The ultimate return to tax-exempt investing depends on your income tax rate. The higher your ordinary income tax rate, the higher the comparable yield will be for municipal bonds compared to taxable bonds.
This is called the tax-equivalent yield.
If I haven’t scared you off yet from all this talk about taxes and bond investing, you might just be able to save thousands at tax time.
Is Tax-Exempt Investing Right for YOU?
Determining if you’ll save money by investing in municipal bonds is a fairly easy process. You simply need to compare tax-exempt municipal bonds with taxable bonds.
To do this, you need to find the tax-equivalent yield of the muni bond. That means finding how much yield the municipal bond would have to offer if it was taxable to equal the same return as it does currently.
Tax Equivalent Yield = Municipal Bond Yield / (1 minus tax rate)
Don’t let the math scare you, it’s actually very easy. If you are in the 35% tax bracket then (1 minus tax rate) equals 0.65
Then you just take the yield offered on the municipal bond and divided it by that number.
For example, a muni bond with a yield of 3% has a tax-equivalent yield of 4.62% for someone in the 35% tax bracket (3% divided by 0.65).
Conversely, that same 3% tax-exempt bond would only have a yield of 3.53% for an investor in the 15% tax bracket (3% divided by 0.85).
Once you know a tax-exempt bond’s equivalent yield, you can compare it with any other taxable bond. If the municipal bond offers a higher rate based on your tax bracket, then you’ll save money with tax-exempt investing.
Those savings can add up big time. Consider two investors, one in the 35% income bracket and the other in the 15% bracket. The investors have a choice between a municipal bond that pays a 4% yield or a corporate bond paying a 5.5% yield. The credit ratings and maturities for the bonds are the same. Each investor is trying to decide what to do with a $100,000 investment.
The investor in the 15% tax bracket would earn $4,675 in interest after taxes each year in the corporate bond or $4,000 from the municipal bond.
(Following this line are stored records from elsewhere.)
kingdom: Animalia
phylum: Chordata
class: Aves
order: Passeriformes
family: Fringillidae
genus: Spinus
The choice is obvious.
The choice is also obvious for the investor in the 35% tax bracket. They would earn $3,575 in interest after taxes each year on the corporate bond or $4,000 from the municipal bond.
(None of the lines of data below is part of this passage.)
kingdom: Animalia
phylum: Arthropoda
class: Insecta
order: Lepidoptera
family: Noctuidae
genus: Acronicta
In fact, the corporate bond would have to offer a yield of 6.15% to draw the higher tax bracket investor away from the muni bond.
State and local taxes, and whether a municipal bond is exempt there as well, will also factor into the investment decision.
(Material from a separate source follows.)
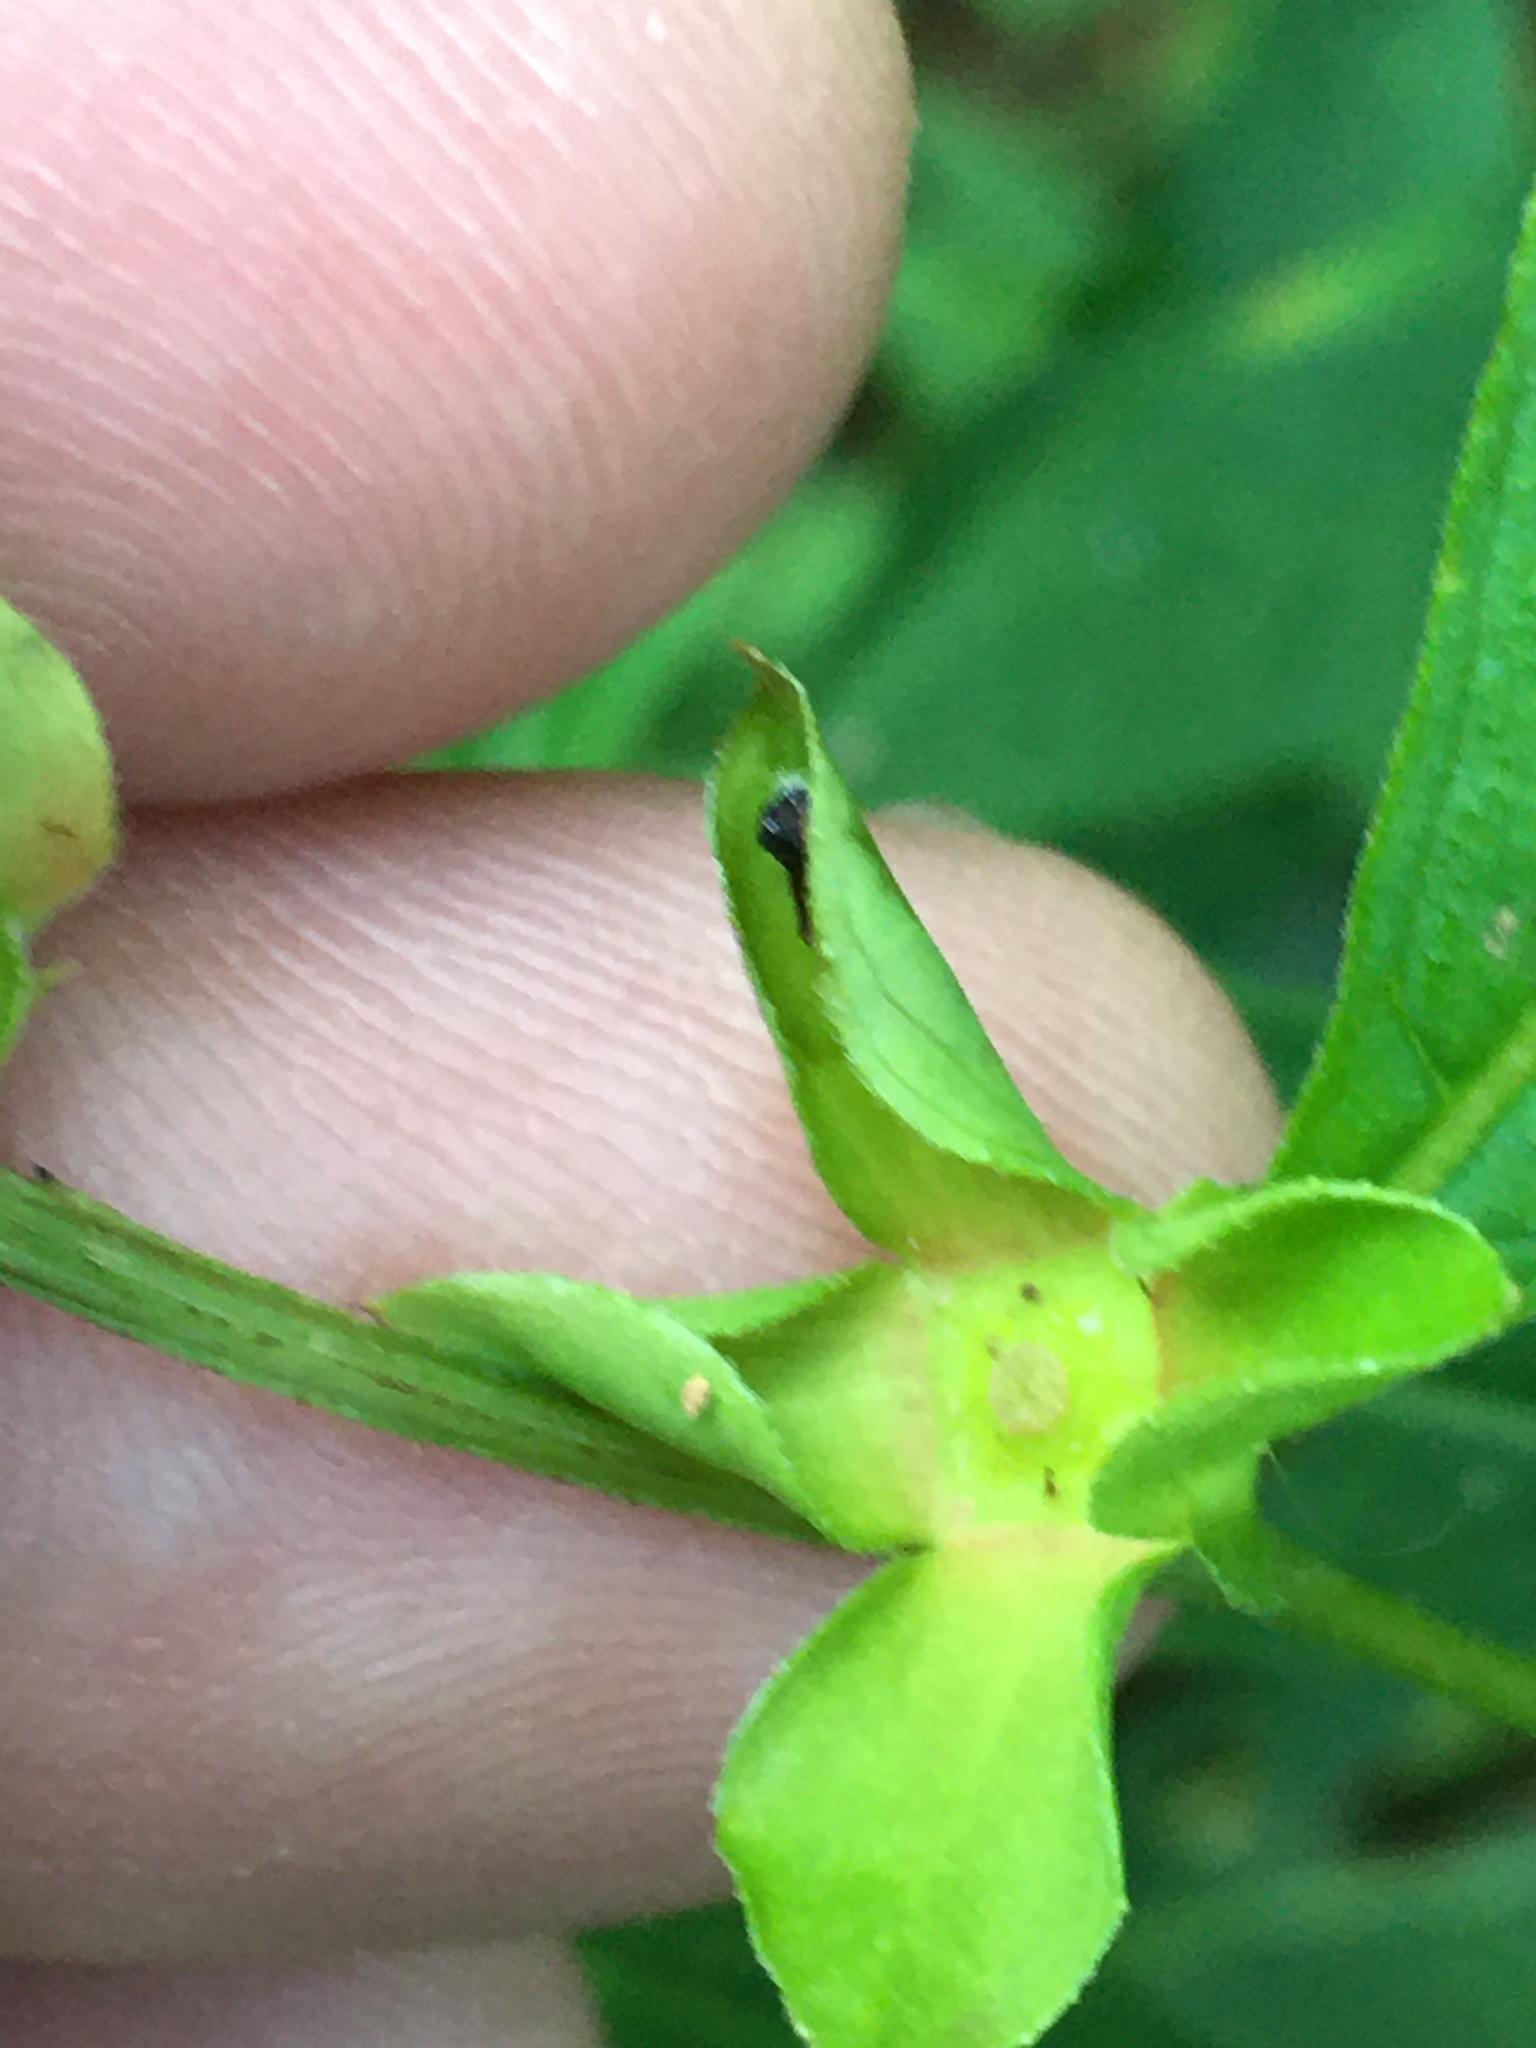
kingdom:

It may seem like a long way to go to pick investments but there are advantages. If you are in the higher tax brackets, there’s a good chance you can take advantage of tax-exempt investing to save money on taxes.
One last consideration is where you hold your investments. Since you don’t pay taxes on retirement accounts like Individual Retirement Accounts (IRAs), it doesn’t make sense to hold tax-exempt investments in these accounts. You are already getting a tax break so you don’t need another.
Instead, hold taxable bonds like corporates in your retirement accounts and tax-exempt bonds in regular investing accounts. This also goes for other types of investments, i.e. hold dividend-paying stocks in retirement accounts while stocks that pay no dividend and are only taxed when you sell them should be held in regular investing accounts. This minimizes your taxes as much as possible.
Bond investing is a critical part of your overall investment strategy, whether you benefit from tax-exempt investing or not. Bonds provide stability and consistent cash flow even when stocks are tumbling. Whether you’re 25 or 55, you need some of your portfolio in bonds to avoid the roller-coaster of stocks. Check out Step-by-Step Bond Investing for a detailed guide on the different types of bonds and how to get the most from fixed-income investments.
Tax-exempt investing is too often neglected by investors because it involves one more step in the decision-making process. For investors in higher tax brackets, investments in municipal bonds might end up saving thousands of dollars versus other bonds. Make sure you understand at which point you should start investing in tax-exempt bonds.